= Stephen A. Smith (environmentalist) =

American clean energy activist

Stephen Anderson Smith (born March 9, 1962) is an American environmentalist, clean energy advocate and peace activist. He was a former Democratic nominee for Tennessee's 2nd congressional district in the United States House Representatives in 1996. In 1988, Smith was a cofounder of the Foundation for Global Sustainability and the Oak Ridge Environmental Peace Alliance (OREPA). He is currently the Executive Director of the Southern Alliance for Clean Energy and the Southern Alliance for Clean Energy Action Fund.

==Early life and education==

Stephen Smith was the second son of Rapahel Ford Smith III and Dorothy B. Smith. He was born in Boston, Massachusetts while his father was finishing his medical training at the Harvard Medical School. He spent his formative years in Pensacola, Florida and Nashville, Tennessee and currently lives in Knoxville, Tennessee. He graduated with a bachelor of science degree in biology and chemistry from Kentucky Wesleyan College in 1988 and a doctorate in veterinary medicine from the University of Tennessee in 1992. Smith volunteered as an environmental advocate while attending college and veterinary school. He left his veterinary practice to focus on environmental advocacy in 1999.

==Politics and activism==

In 1988, Smith was a cofounder of the Oak Ridge Environmental Peace Alliance (OREPA) and the Foundation for Global Sustainability which later spawned the Tennessee Clean Water Network and Wild South. Smith while working with OREPA helped expose the environmental damage and radioactive contamination from nuclear weapons production at the Oak Ridge Nuclear Weapons Complex and advocated for the end of nuclear weapons production at the Oak Ridge Y-12 nuclear facility. In 1989, he was the lead author of the Citizen’s Guide to Oak Ridge detailing the extensive environmental damage for the general public. In 1990, Smith helped publicly document extensive contamination of TVA's Watts Bar Reservoir with over 75 metric tons of the heavy metal mercury, and radioactive cesium and plutonium from Oak Ridge’s historic operations.

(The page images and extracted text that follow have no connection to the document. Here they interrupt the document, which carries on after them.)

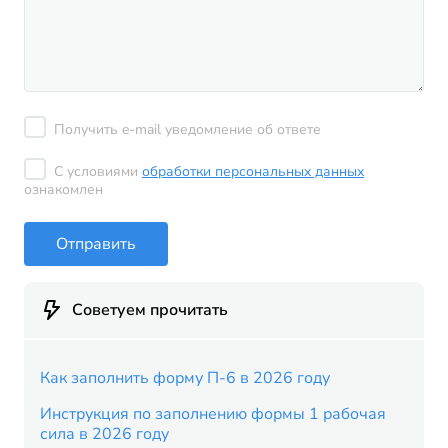
Получить e-mail уведомление об ответе
С условиями
обработки персональных данных
ознакомлен
Отправить
Советуем прочитать
Как заполнить форму П-6 в 2026 году
Инструкция по заполнению формы 1 рабочая
сила в 2026 году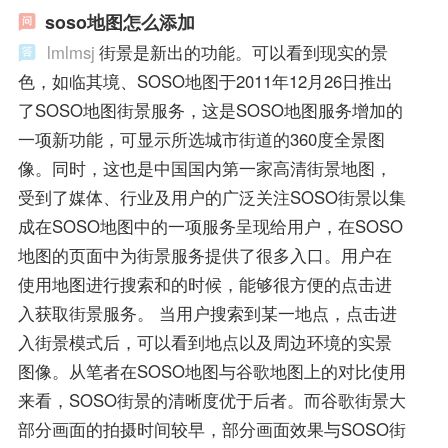
soso地图怎么添加
lmlmsj
街景是新出的功能。可以看到现实的景
色，如临其境、SOSO地图于2011年12月26日推出
了SOSO地图街景服务，这是SOSO地图服务增加的
一项新功能，可显示所选城市街道的360度全景图
像。同时，这也是中国国内第一家高清街景地图，
受到了媒体、行业及用户的广泛关注SOSO街景以集
成在SOSO地图中的一项服务呈现给用户，在SOSO
地图的页面中为街景服务提供了很多入口。用户在
使用地图进行搜索和的时候，能够很方便的点击进
入获取街景服务。 当用户搜索到某一地点，点击进
入街景模式后，可以看到地点以及周边环境的实景
图像。从笔者在SOSO地图与谷歌地图上的对比使用
来看，SOSO街景的清晰度优于后者。而谷歌街景大
部分画面的拍摄时间较早，部分画面效果与SOSO街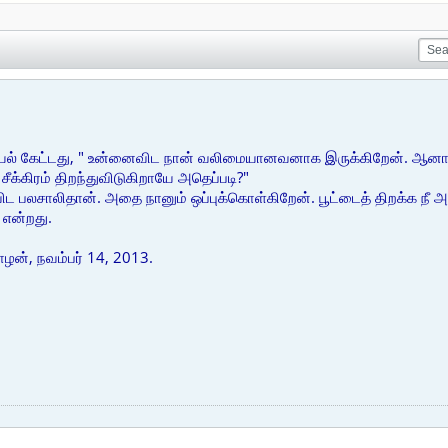
்தியல் கேட்டது, " உன்னைவிட நான் வலிமையானவனாக இருக்கிறேன். ஆனாலும
 சீக்கிரம் திறந்துவிடுகிறாயே அதெப்படி?"
ிட பலசாலிதான். அதை நானும் ஒப்புக்கொள்கிறேன். பூட்டைத் திறக்க நீ அ
என்றது.
ியாழன், நவம்பர் 14, 2013.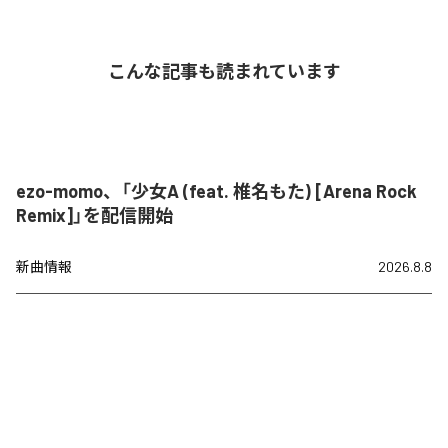
こんな記事も読まれています
ezo-momo、「少女A (feat. 椎名もた) [Arena Rock
Remix]」を配信開始
新曲情報
2026.8.8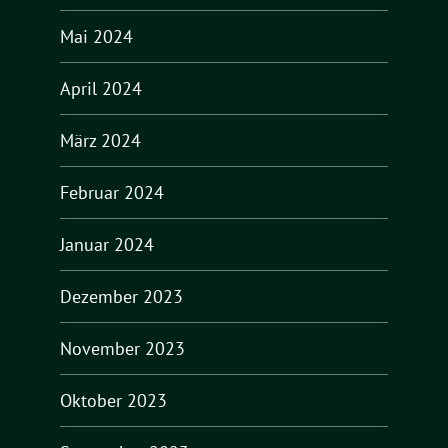
Mai 2024
April 2024
März 2024
Februar 2024
Januar 2024
Dezember 2023
November 2023
Oktober 2023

Smith ran for political office in 1996, running for Tennessee’s 2nd congressional district against long time Republican Jimmy Duncan. A predominantly Republican leaning district, Smith was able to get the second highest percentage of votes of any of Duncan's Democratic opponents with almost 30%.

The Tennessee Valley Authority runs the Kingston Fossil Plant, a coal-fired power plant near Knoxville, where, in December 2008, billions of gallons of coal ash were spilled. This was the largest industrial spill in United States history. The toxic sludge covered 300 acres, destroyed three houses, and polluted the Emory and Tennessee rivers. Smith was asked to testify before the Senate Environment and Public Works committee at a hearing held on January 8, 2009. He testified that "The lack of regulation we have right now is unacceptable, and that is one of the reasons why this accident has happened." He also called for greater oversight of TVA and a better resource planning process.

In the November 2016 General Election, Florida had a solar ballot measure, heavily backed financially by the Florida utilities, which would have restricted the expansion of solar rooftop power. Smith and Floridians for Solar Choice led a grass-roots coalition to ultimately bring down the initiative that had $25 million in utility-company funding behind it. This coalition reached across party lines to join environmentalists, Tea Party free marketers, solar companies, and elected officials to defeat this proposal.

==Assignments==
•	 Two terms on the Regional Energy Resource Council for TVA

•	 Tennessee Valley – Renewable Energy Information Exchange

•	TVA’s Integrated Resource Plan Stakeholder Review Group

•	TVA’s Green Power Marketing Team

•	Regional Resource Stewardship Council

•	Energy Vision 2020 Integrated Resource Plan Review Group

• Tennessee Energy Policy Council

==Initiatives==

His current initiatives include pushing Florida to the number one position in rooftop solar, organizing energy efficiency initiatives for low income persons in Memphis, addressing risky nuclear activities, and supporting clean energy legislators throughout the southeast.